# surprise surprise



## JadedAlly (Nov 17, 2013)

Hi everyone,

I hope you all are hanging in there. I posted a few weeks back and not much has changed with my situation. If anything, it has gotten worse. The other day I had a "feeling" and started looking for things and made an unpleasant discovery. My husband apparently felt the need to create a profile on a fetish website and emailed some lady telling her he thought they should talk and that he had pictures. She responded to his advance but he never did. When confronted about this 2 days ago, he said that he honestly didn't remember creating that profile and that when he did create it, I had just told him (2-3 hours) before that I wanted a divorce (in a heated argument). 

He apologized and from my impression, it seems like he doesn't think it's really a big deal because he never replied to her nor had sexual relations with her but in my mind, he took the initiative to pursue another woman. He offered to share pics of himself which are to only be for me. In my mind and based on the conversations we had over the past few weeks, I was under the impression that he wanted to try to work on things but this has just changed things for me. I am so hurt and distraught over this.

I use to pride myself on having a husband that I felt was truly committed to me 100%. I truly believed him when he said he would never go outside of our marriage because he had too much respect for me. Apparently, I was very wrong and misguided.

At this point, I don't even know what to do. He sent me a text yesterday asking me if I was still pissed and my response was that I wasn't angry, I was hurt. I have not been innocent in our marriage and have contributed to our issues as well but I feel like this is going nowhere, especially now since he has done this.
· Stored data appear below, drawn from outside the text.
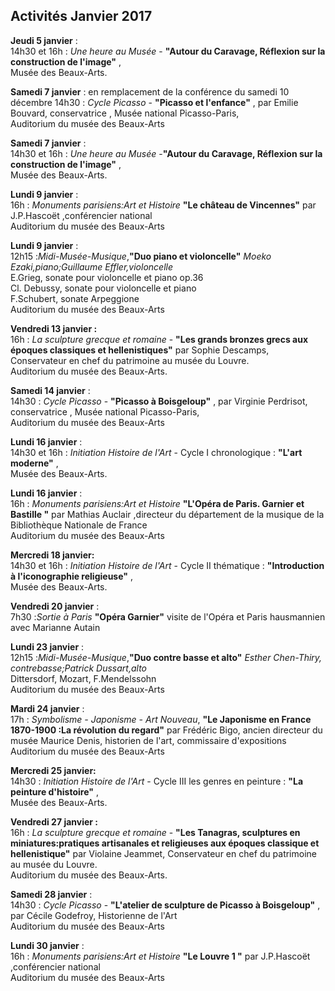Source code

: ## Activités Janvier 2017

**Jeudi 5 janvier** :  
14h30 et 16h : _Une heure au Musée_ - **"Autour du Caravage, Réflexion sur la construction de l'image"** ,  
Musée des Beaux-Arts.

**Samedi 7 janvier** :  en remplacement de la conférence du samedi 10 décembre
14h30 : _Cycle Picasso_  - **"Picasso et l'enfance"** , par Emilie Bouvard, conservatrice , Musée national Picasso-Paris,  
Auditorium du musée des Beaux-Arts


**Samedi 7 janvier** :  
14h30 et 16h : _Une heure au Musée_ -**"Autour du Caravage, Réflexion sur la construction de l'image"** ,  
Musée des Beaux-Arts.  



**Lundi 9 janvier** :  
16h : _Monuments parisiens:Art et Histoire_  **"Le château de Vincennes"** par J.P.Hascoët ,conférencier national  
Auditorium du musée des Beaux-Arts

**Lundi 9 janvier** :  
12h15 :_Midi-Musée-Musique_,**"Duo piano et violoncelle"** _Moeko Ezaki,piano;Guillaume Effler,violoncelle_  
E.Grieg, sonate pour violoncelle et piano op.36  
Cl. Debussy, sonate pour violoncelle et piano  
F.Schubert, sonate Arpeggione  
Auditorium du musée des Beaux-Arts

**Vendredi 13 janvier :**  
16h : _La sculpture grecque et romaine_ -  **"Les grands bronzes grecs aux époques classiques et hellenistiques"**  par Sophie Descamps, Conservateur en chef du patrimoine au musée du Louvre.  
Auditorium du musée des Beaux-Arts.


**Samedi 14 janvier** :  
14h30 : _Cycle Picasso_  - **"Picasso à Boisgeloup"** , par Virginie Perdrisot, conservatrice , Musée national Picasso-Paris,  
Auditorium du musée des Beaux-Arts

**Lundi 16 janvier** :  
14h30 et 16h : _Initiation Histoire de l'Art_  - Cycle I chronologique : **"L'art moderne"** ,  
Musée des Beaux-Arts. 

**Lundi 16 janvier** :  
16h : _Monuments parisiens:Art et Histoire_ **"L'Opéra de Paris. Garnier et Bastille "** par Mathias Auclair ,directeur du département de la musique de la Bibliothèque Nationale de France  
Auditorium du musée des Beaux-Arts

**Mercredi 18 janvier:**  
14h30 et 16h : _Initiation Histoire de l'Art_  - Cycle II thématique : **"Introduction à l'iconographie religieuse"** ,  
Musée des Beaux-Arts. 

**Vendredi 20 janvier** :  
7h30 :_Sortie à Paris_ **"Opéra Garnier"** visite de l'Opéra et Paris hausmannien avec Marianne Autain


**Lundi 23 janvier** :  
12h15 :_Midi-Musée-Musique_,**"Duo contre basse et alto"** _Esther Chen-Thiry, contrebasse;Patrick Dussart,alto_  
Dittersdorf, Mozart, F.Mendelssohn  
Auditorium du musée des Beaux-Arts

**Mardi 24 janvier** :  
17h : _Symbolisme - Japonisme - Art Nouveau_, **"Le Japonisme en France 1870-1900 :La révolution du regard"** par Frédéric Bigo, ancien directeur du musée Maurice Denis, historien de l'art, commissaire d'expositions  
Auditorium du musée des Beaux-Arts

**Mercredi 25 janvier:**  
14h30 : _Initiation Histoire de l'Art_  - Cycle III les genres en peinture : **"La peinture d'histoire"** ,  
Musée des Beaux-Arts.  


**Vendredi 27 janvier :**  
16h : _La sculpture grecque et romaine_ -  **"Les Tanagras, sculptures en miniatures:pratiques artisanales et religieuses aux époques classique et hellenistique"**  par Violaine Jeammet, Conservateur en chef du patrimoine au musée du Louvre.  
Auditorium du musée des Beaux-Arts.


**Samedi 28 janvier** :  
14h30 : _Cycle Picasso_  - **"L'atelier de sculpture de Picasso à Boisgeloup"** , par Cécile Godefroy, Historienne de l'Art      
Auditorium du musée des Beaux-Arts

**Lundi 30 janvier** :  
16h : _Monuments parisiens:Art et Histoire_ **"Le Louvre 1 "** par J.P.Hascoët ,conférencier national  
Auditorium du musée des Beaux-Arts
I asked him earlier today if I was going to see him at all this weekend and he sent me a text telling me just couldn't argue right now but gave me no response at all. I'm so lost and really don't know what to do about any of this. I love my husband so much but what he did was not acceptable and I honestly feel like I don't even know him. Because of this, it has spawned more questions about his loyalty and I wonder if there is more. Has anyone been down this road? I really want to work things out but right now, everything just seems so dismal.


----------



## lenzi (Apr 10, 2012)

It would be better if you added the post from this thread to the post you made on the other thread, since they're both part of the same story. That way people don't have to do what I just did which was to go back and read your first story then jump back here again. You can copy and paste the post on this thread into a reply on the other thread.

Anyway, your husband used you for your inheritance, sorry to say it.

The money's gone and so is he. 

So what you said he's not a man during an argument. He got his own place without telling you and he's pretending to forget that he made an online profile to meet other women.

There's nothing left for you with this guy. Cut your losses. 

If nothing else, don't say weak things like "Am I seeing you this weekend?". It gives him all the power and control and that's the last thing you want especially if there's a chance of him coming back. 

He's gotta feel the pain of losing you. That won't happen unless you change it up a bit. Go no contact with him. Let him come to you. Not saying he will but he might. 

Half a chance is better than none.


----------